The Institute for Youth, Education, and Families (IYEF) within the National League of Cities has released a report that describes the experiences of eight U.S. cities that participated in the Municipal Leadership for Expanded Learning Opportunities Project. Through this program, the IYEF provided technical assistance to help municipal leaders build broad-based teams that created action plans to improve and expand out-of-school time opportunities for youth in their communities. Serving as a guide for other cities that want to take leadership to enhance out-of-school time programming for their youth, this report profiles the work of these cities over 30 months and offers an in-depth look at their goals and strategies. It also describes key components for success within these cities and highlights a number of other lessons learned through their experiences.

To access this report, visit www.nlc.org.

What evaluation findings are needed to convince city officials that after school efforts pay off?

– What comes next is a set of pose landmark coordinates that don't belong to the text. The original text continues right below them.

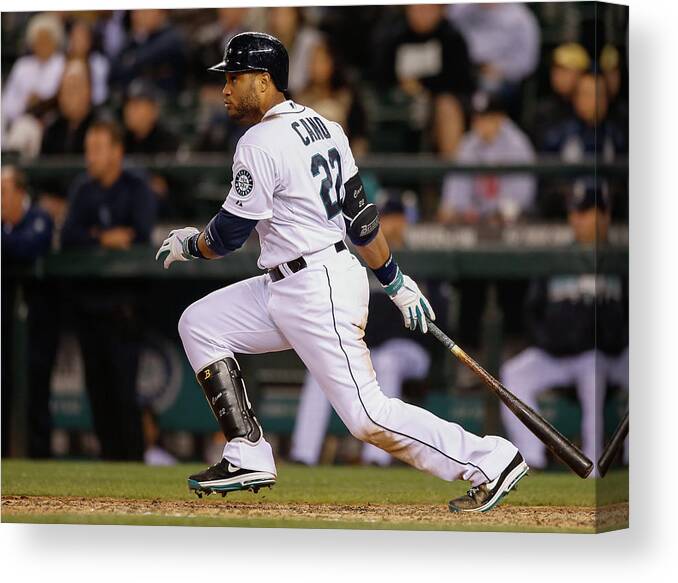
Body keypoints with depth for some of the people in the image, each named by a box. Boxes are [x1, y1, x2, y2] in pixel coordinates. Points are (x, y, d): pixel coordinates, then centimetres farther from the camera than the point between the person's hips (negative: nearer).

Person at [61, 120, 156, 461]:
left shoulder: (136, 189, -1)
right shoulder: (82, 189, 12)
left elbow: (140, 236, -13)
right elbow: (68, 238, 1)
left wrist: (94, 236, -5)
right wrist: (106, 238, -11)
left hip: (120, 301, -5)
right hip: (86, 299, 5)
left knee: (123, 386, -9)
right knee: (97, 385, 5)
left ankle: (132, 457, -6)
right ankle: (109, 456, 10)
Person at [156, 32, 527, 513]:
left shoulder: (261, 143, -17)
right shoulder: (323, 126, 11)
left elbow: (229, 235, -12)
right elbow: (361, 216, 14)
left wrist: (188, 245, 9)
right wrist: (397, 281, 18)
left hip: (319, 295, -10)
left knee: (367, 415, -10)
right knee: (199, 324, 11)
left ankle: (490, 461, -5)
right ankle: (249, 458, 9)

The evidence has to be linked to what city leaders care about—outcomes like improved quality of life, public safety, economic development, and workforce productivity. While municipal officials care about academic outcomes, it helps to link after school benefits to their broader citywide agendas. For example, city leaders are concerned about public safety. They need to know that after school programs keep kids safe—off the streets and away from crime.

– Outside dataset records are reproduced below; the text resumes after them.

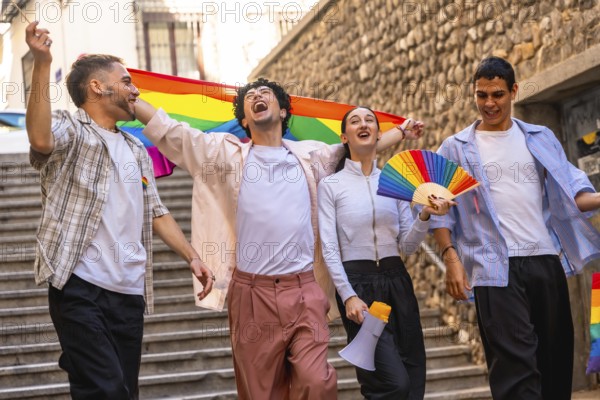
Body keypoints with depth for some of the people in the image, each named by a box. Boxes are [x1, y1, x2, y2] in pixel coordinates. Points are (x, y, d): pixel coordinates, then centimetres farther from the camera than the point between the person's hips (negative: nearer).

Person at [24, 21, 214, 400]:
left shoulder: (136, 150, 22)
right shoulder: (69, 128, -1)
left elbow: (156, 212, 25)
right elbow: (41, 138, -25)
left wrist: (192, 256, 14)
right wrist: (42, 64, -31)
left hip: (130, 292, 7)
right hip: (80, 287, -7)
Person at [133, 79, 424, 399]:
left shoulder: (310, 155, 14)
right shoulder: (228, 153, 8)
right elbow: (169, 130, 5)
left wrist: (401, 132, 33)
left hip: (304, 290, 1)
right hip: (253, 292, -1)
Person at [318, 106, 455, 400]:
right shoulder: (331, 185, 2)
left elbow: (407, 246, 7)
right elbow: (329, 248, -5)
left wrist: (425, 216, -11)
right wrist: (348, 296, -16)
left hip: (396, 281, 4)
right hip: (357, 282, -4)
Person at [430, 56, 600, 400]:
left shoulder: (541, 139, 13)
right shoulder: (456, 149, 6)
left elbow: (570, 191, 7)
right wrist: (451, 259, -10)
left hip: (546, 260, 4)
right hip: (496, 266, -3)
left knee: (556, 357, 9)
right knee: (515, 361, -10)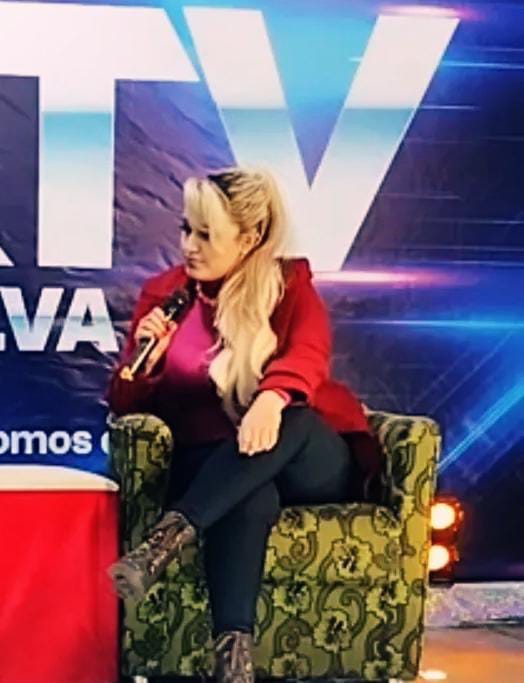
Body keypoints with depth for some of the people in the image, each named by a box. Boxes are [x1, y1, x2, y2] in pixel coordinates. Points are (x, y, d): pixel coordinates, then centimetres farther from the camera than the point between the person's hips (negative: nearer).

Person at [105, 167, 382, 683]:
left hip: (312, 461, 0)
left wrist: (272, 397, -44)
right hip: (214, 465, 0)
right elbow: (125, 403, 8)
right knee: (253, 496, -37)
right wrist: (146, 360, -16)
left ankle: (167, 540, -44)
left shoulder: (290, 285, 3)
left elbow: (309, 353, -20)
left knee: (292, 419, -37)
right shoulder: (163, 292, 8)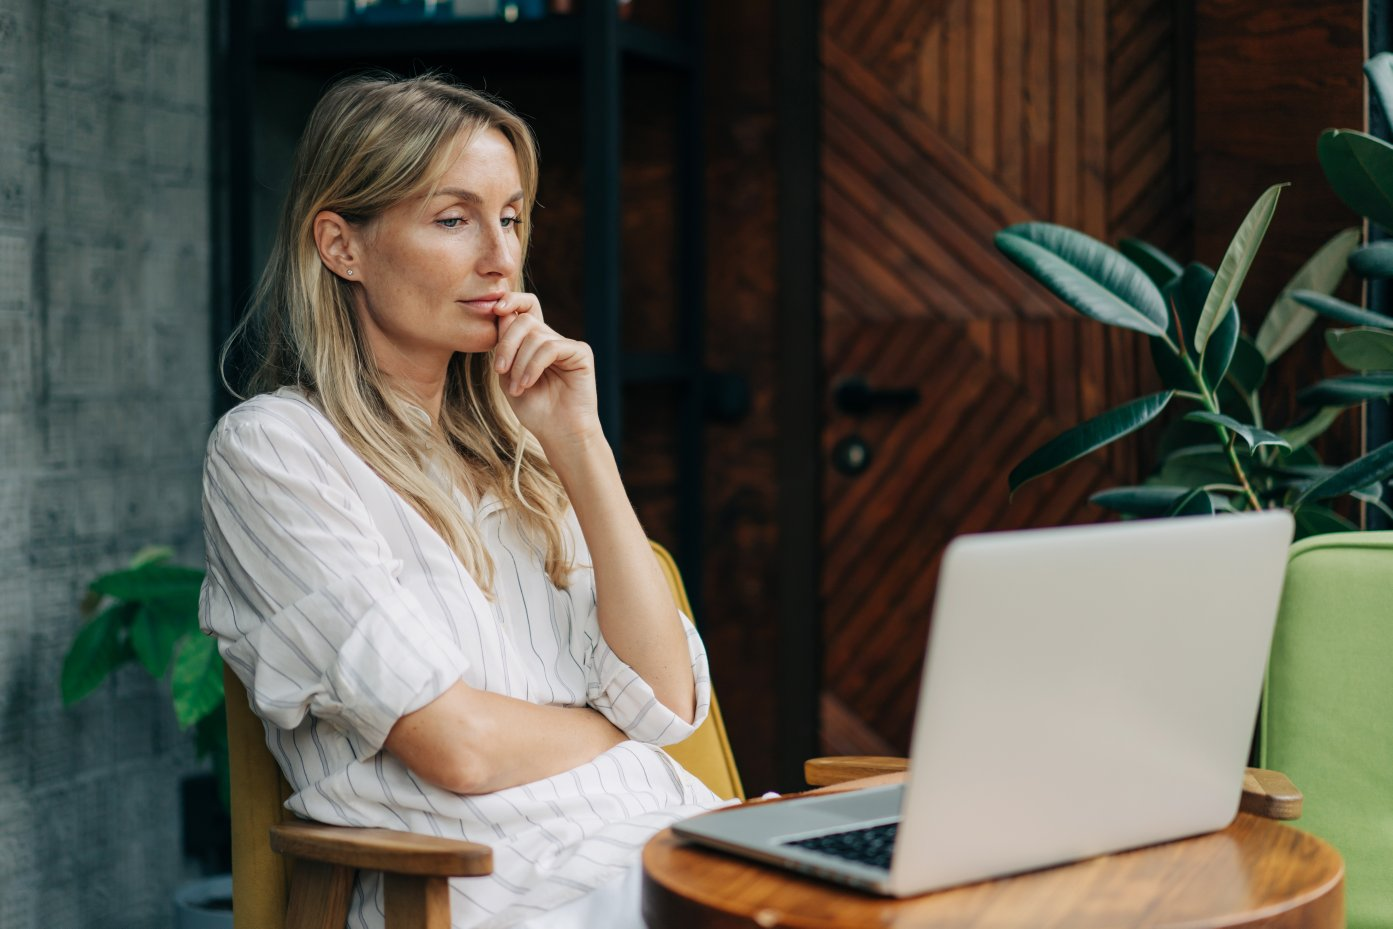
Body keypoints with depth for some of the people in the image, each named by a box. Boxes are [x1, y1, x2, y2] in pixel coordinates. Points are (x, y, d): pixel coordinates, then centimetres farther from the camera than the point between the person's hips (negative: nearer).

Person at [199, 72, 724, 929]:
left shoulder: (509, 444, 19)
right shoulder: (272, 448, -1)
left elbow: (670, 699, 5)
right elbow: (459, 747, -10)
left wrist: (578, 440, 2)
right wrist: (617, 728, 8)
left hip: (671, 841, 6)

City officials also need cost data. For example, Indianapolis found that the city spends $66 per day per youth on juvenile delinquency costs. After school proponents made the case that it would cost less to provide a quality after school program that kept kids safe while also supporting their learning and enrichment. Data that make the case for an improved workforce also are important. We need to address the issue of absenteeism and lower productivity among working parents who worry that their kids are not safe. If kids are not in environments like after school programs, where parents know they are occupied and off the streets, what happens to productivity after school lets out?

At the same time that we link to leaders' broader agendas, we need to set realistic expectations. We have to be careful not to set up after school programs as the sole solution to all social problems. For example, after school programs in and of themselves do not eliminate crime, but they certainly help with factors that contribute to crime such as truancy.

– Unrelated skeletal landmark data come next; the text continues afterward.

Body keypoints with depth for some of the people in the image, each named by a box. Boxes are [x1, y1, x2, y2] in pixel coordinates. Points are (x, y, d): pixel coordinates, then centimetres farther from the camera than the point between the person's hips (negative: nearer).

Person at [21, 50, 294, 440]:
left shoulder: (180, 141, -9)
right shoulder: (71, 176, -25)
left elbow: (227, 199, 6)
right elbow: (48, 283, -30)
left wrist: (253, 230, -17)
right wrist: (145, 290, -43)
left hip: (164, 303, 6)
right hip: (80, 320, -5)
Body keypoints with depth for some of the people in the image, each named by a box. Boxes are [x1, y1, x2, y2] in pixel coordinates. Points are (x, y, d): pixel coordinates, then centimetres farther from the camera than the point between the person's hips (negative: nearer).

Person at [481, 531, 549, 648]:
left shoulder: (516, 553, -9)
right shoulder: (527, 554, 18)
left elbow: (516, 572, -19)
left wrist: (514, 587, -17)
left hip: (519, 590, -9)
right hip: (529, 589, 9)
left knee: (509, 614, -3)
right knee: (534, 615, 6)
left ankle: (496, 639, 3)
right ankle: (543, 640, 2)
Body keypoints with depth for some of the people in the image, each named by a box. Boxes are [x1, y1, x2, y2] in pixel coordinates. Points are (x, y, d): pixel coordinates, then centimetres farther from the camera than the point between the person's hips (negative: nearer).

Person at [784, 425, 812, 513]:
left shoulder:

Finally, city leaders need to know that organizations that run after school programs have a track record of success. If city officials are going to invest in these programs, there has to be evidence that the programs and the organizations that run them produce results.

What recommendations do you have for building a complementary learning evaluation agenda?

We need to know that partnering for results gets more bang for the buck than going it alone. Policymakers need to know that collaboration and linking resources reduce duplication and waste. They need to know that kids are better off when institutions partner and leverage their resources around a complementary learning agenda.

In addition, numbers are great but they are not sufficient. For example, one third of any audience will read a full evaluation report, but two thirds will want to hear the stories of how children and families are affected by after school or complementary learning efforts. To make sure everyone listens, both quantitative and qualitative data are important and need to be conveyed in different and creative ways that have broad-based appeal.

Finally, public awareness is important. We need to use evaluation to help the public understand after school's value and importance, so that they will demand it from their leaders. We also need to show the public that their leaders should not carry the weight alone. The public must be a partner in supporting, owning, and linking after school efforts to other services in their communities.